• [Page images and extracted text]:
#####
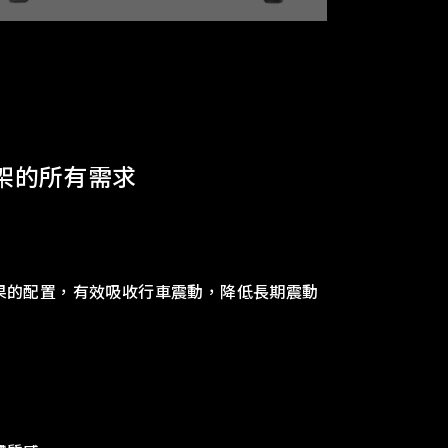
架的所有需求
果的配置，有效吸收行車震動，降低長期震動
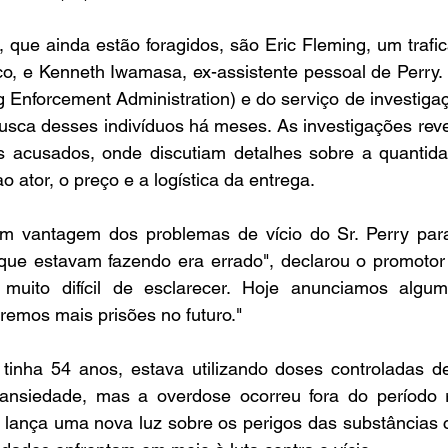
que ainda estão foragidos, são Eric Fleming, um trafica
o, e Kenneth Iwamasa, ex-assistente pessoal de Perry. A
 Enforcement Administration) e do serviço de investigaç
sca desses indivíduos há meses. As investigações reve
 acusados, onde discutiam detalhes sobre a quantida
o ator, o preço e a logística da entrega.
am vantagem dos problemas de vício do Sr. Perry para 
ue estavam fazendo era errado", declarou o promotor 
muito difícil de esclarecer. Hoje anunciamos algu
remos mais prisões no futuro."
tinha 54 anos, estava utilizando doses controladas d
 ansiedade, mas a overdose ocorreu fora do período r
 lança uma nova luz sobre os perigos das substâncias c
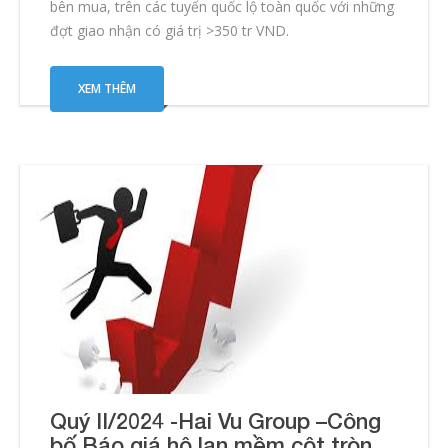
bên mua, trên các tuyến quốc lộ toàn quốc với những
đợt giao nhận có giá trị >350 tr VND.
XEM THÊM
Quý II/2024 -Hai Vu Group –Công
bố Báo giá hộ lan mềm cột tròn,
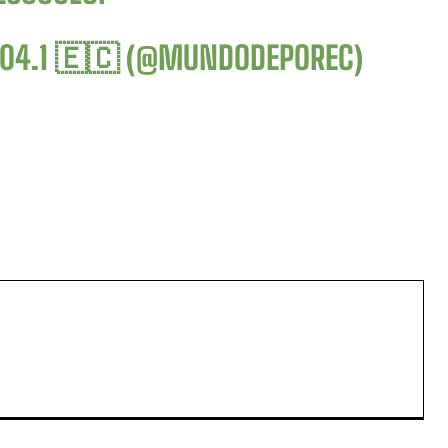
104.1 🇪🇨 (@MUNDODEPOREC)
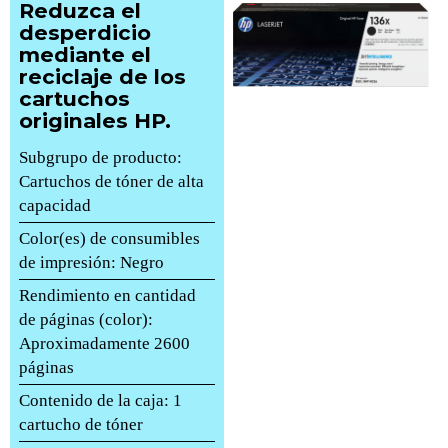
Reduzca el
desperdicio
mediante el
reciclaje de los
cartuchos
originales HP.
Subgrupo de producto:
Cartuchos de tóner de alta
capacidad
Color(es) de consumibles
de impresión: Negro
Rendimiento en cantidad
de páginas (color):
Aproximadamente 2600
páginas
Contenido de la caja: 1
cartucho de tóner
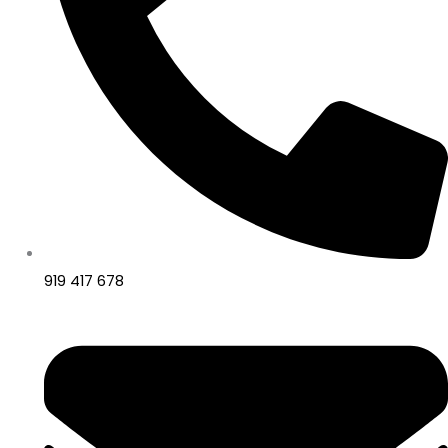
919 417 678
#####
• [Job]: Copy the entries above exactly from the line with "đợt giao nhận có giá trị >350 tr VND." down to their last line, both ends included. Do not copy any pictures.

• [Result of the task]:
đợt giao nhận có giá trị >350 tr VND.
XEM THÊM
Quý II/2024 -Hai Vu Group –Công
bố Báo giá hộ lan mềm cột tròn,
104.1 🇪🇨 (@MUNDODEPOREC)
Reduzca el
desperdicio
mediante el
reciclaje de los
cartuchos
originales HP.
Subgrupo de producto:
Cartuchos de tóner de alta
capacidad
Color(es) de consumibles
de impresión: Negro
Rendimiento en cantidad
de páginas (color):
Aproximadamente 2600
páginas
Contenido de la caja: 1
cartucho de tóner
919 417 678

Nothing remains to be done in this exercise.